Кадзуха, одетый в одно лишь кимоно, сидит на стуле и глубоко дышит, как обезвоженный путник, стараясь оставить в своих воспоминаниях чудный чистый запах нетронутых горечью полей. Высовывается из оконной рамы с головой, не жалея пальцев, сдавливает старое облупившееся дерево, пока мелкие выступы втыкаются в грубую кожу, невольно проникая занозами. Но Кадзуха, кажется, даже не чувствует, как и не сразу слышит тихие шаги за спиной, когда к нему подходит приютивший его юноша.
— Простудитесь же, — недовольно сетует и подходит ближе, намекая, чтобы ему позволили закрыть окно. Ночная юката висит на нем безразмерным балахоном, делая фигуру ещё более тонкой и болезненно худой, чем она есть.
— Привыкшим к бою промозглый воздух не страшен, — Кадзуха делает особенно глубокий вздох и залезает обратно, сам закрывая.
— А то и видно, что хворь зарабатываете, — Куникудзуши отходит к кухонному столу и снимает крышку с кастрюли, пристально оглядывает и достает тарелку. Одну. — Или желаете остаться на подольше?
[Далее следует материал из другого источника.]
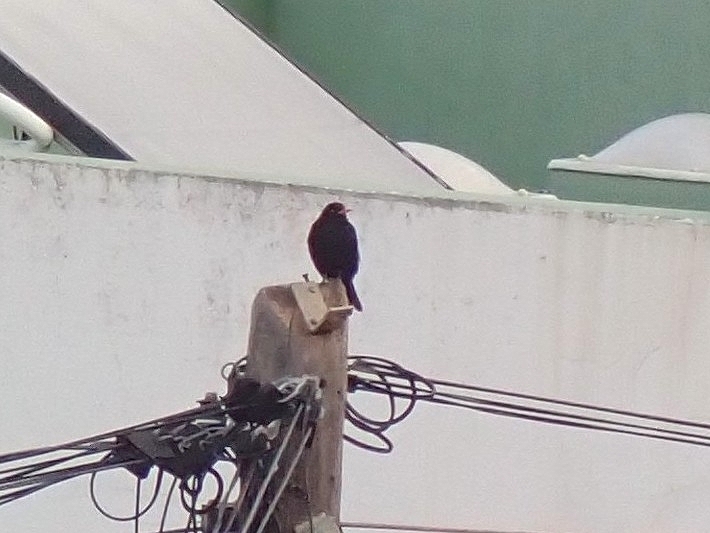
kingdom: Animalia
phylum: Chordata
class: Aves
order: Passeriformes
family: Turdidae
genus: Turdus
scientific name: Turdus merula
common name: Common blackbird
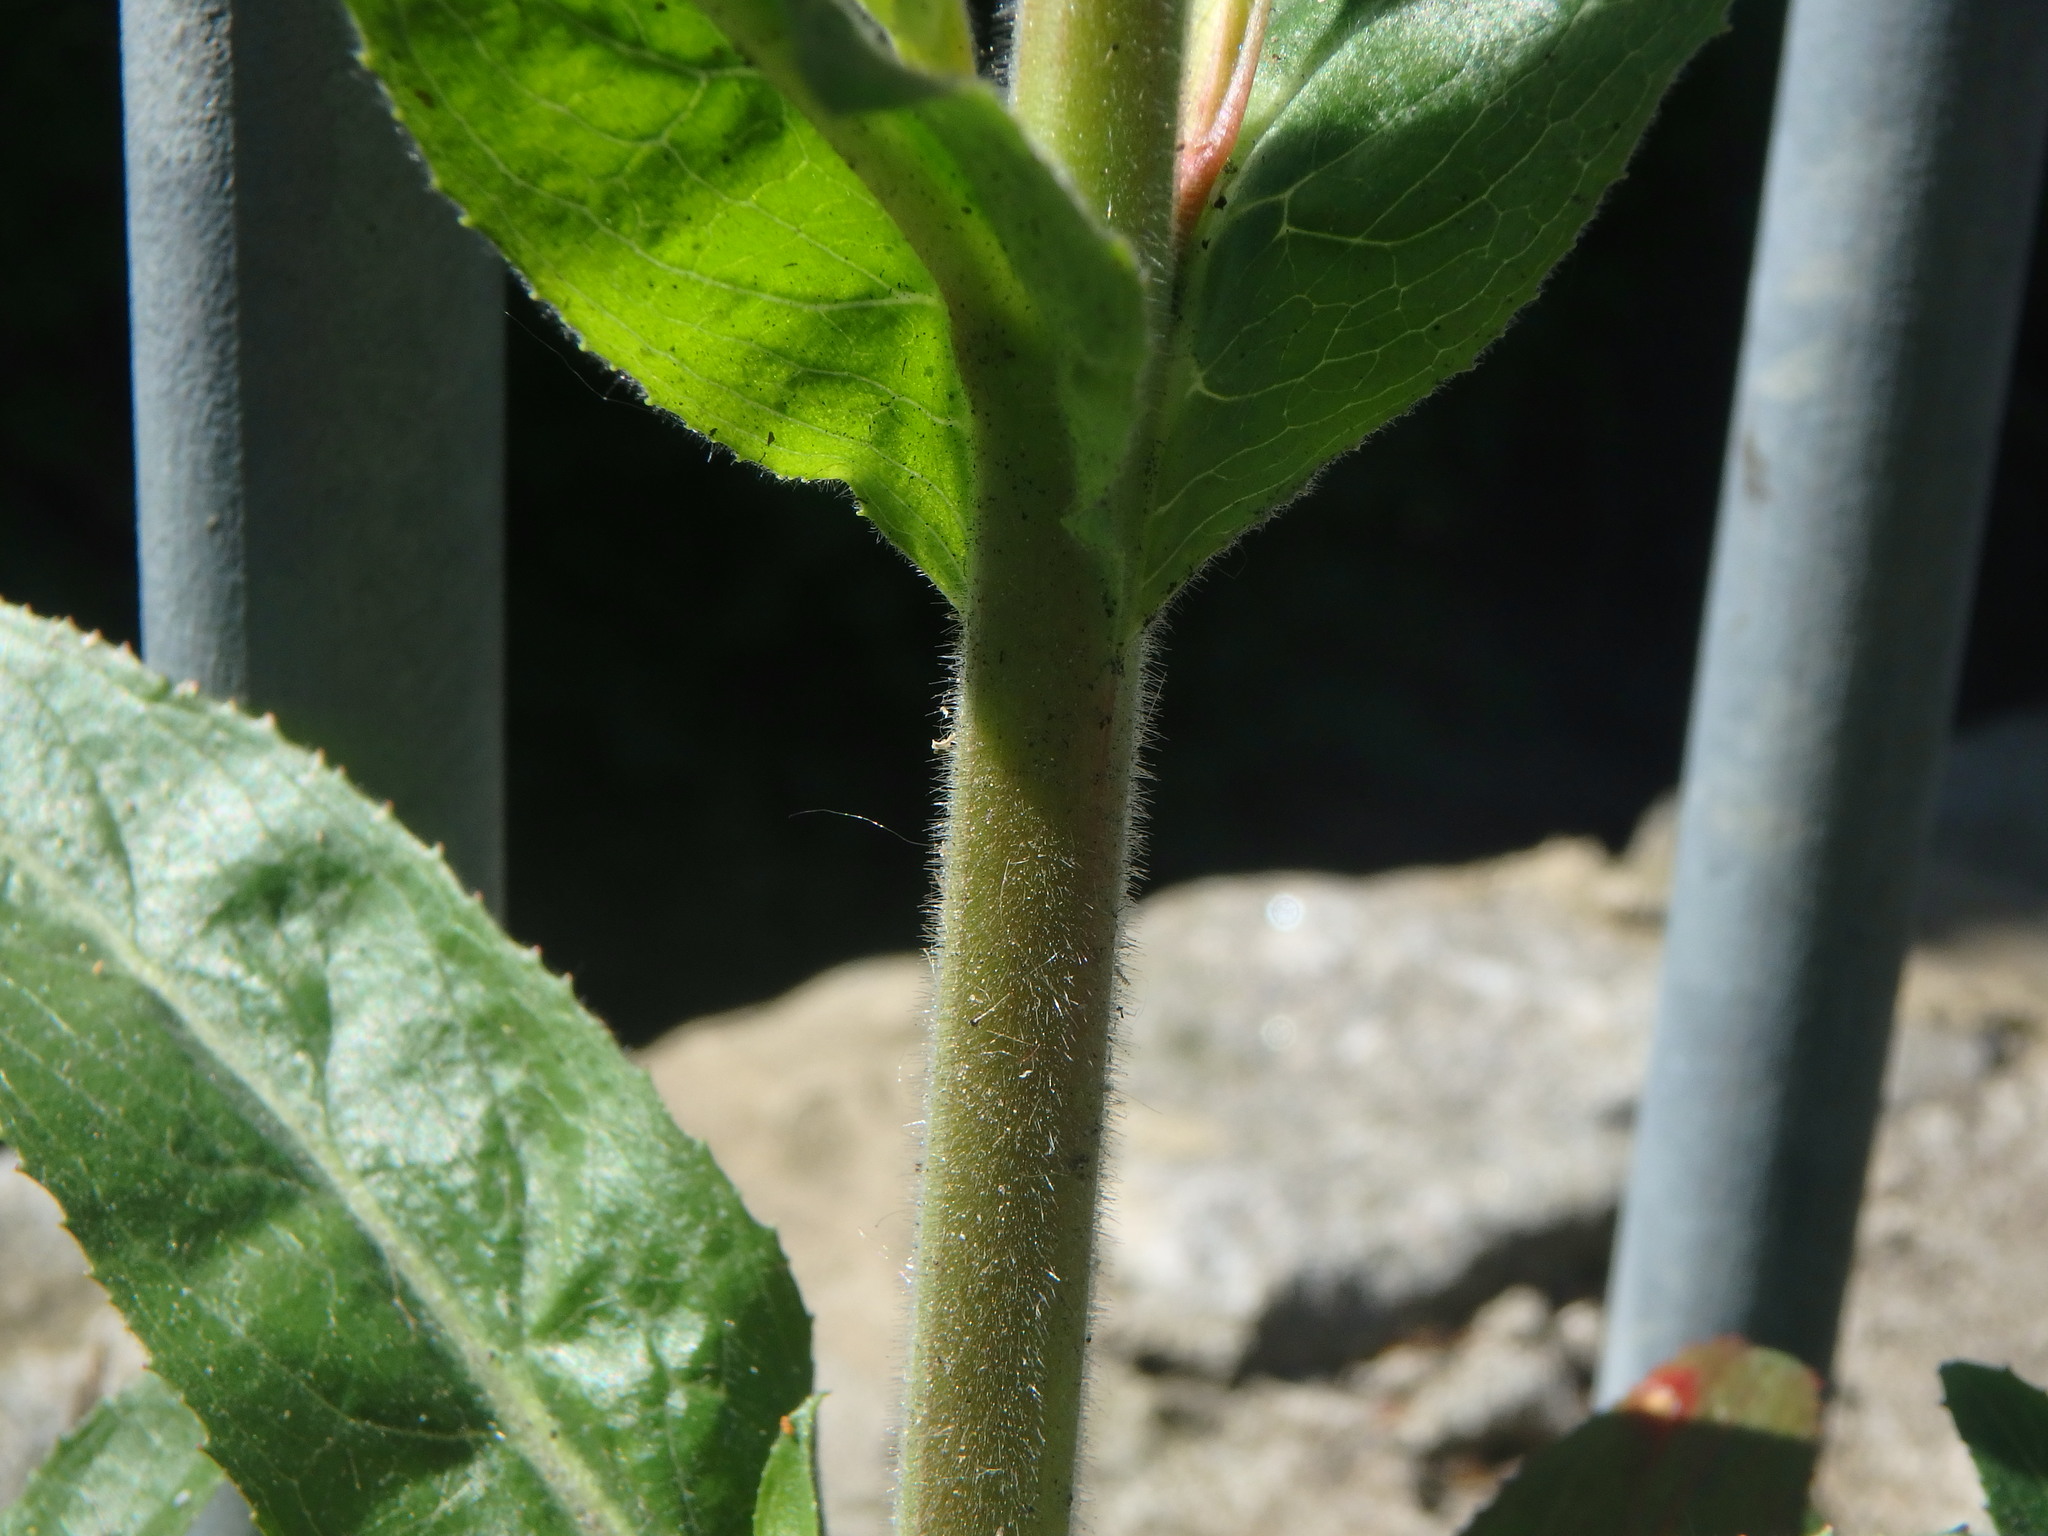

— Было бы прекрасно, небо голубое тут о давнишних деньках напоминает, да боюсь не могу: не позволят, — перед Кадзухой ставят суп с ложкой, да пиалу с рисом на донышке — непозволительная роскошь. Как бы не хотелось портить впечатление приютившего его юноши — против голода идти, как против шамачурла с травинкой. Кадзуха жадно накидывается на еду, будто не наевшись за прошлые дни. Куникудзуши смотрит гордо: его еда кому-то понравилась; и не обращает внимание, что для солдата любая росинка — лучшая вода, а гниющий овощ — деликатес.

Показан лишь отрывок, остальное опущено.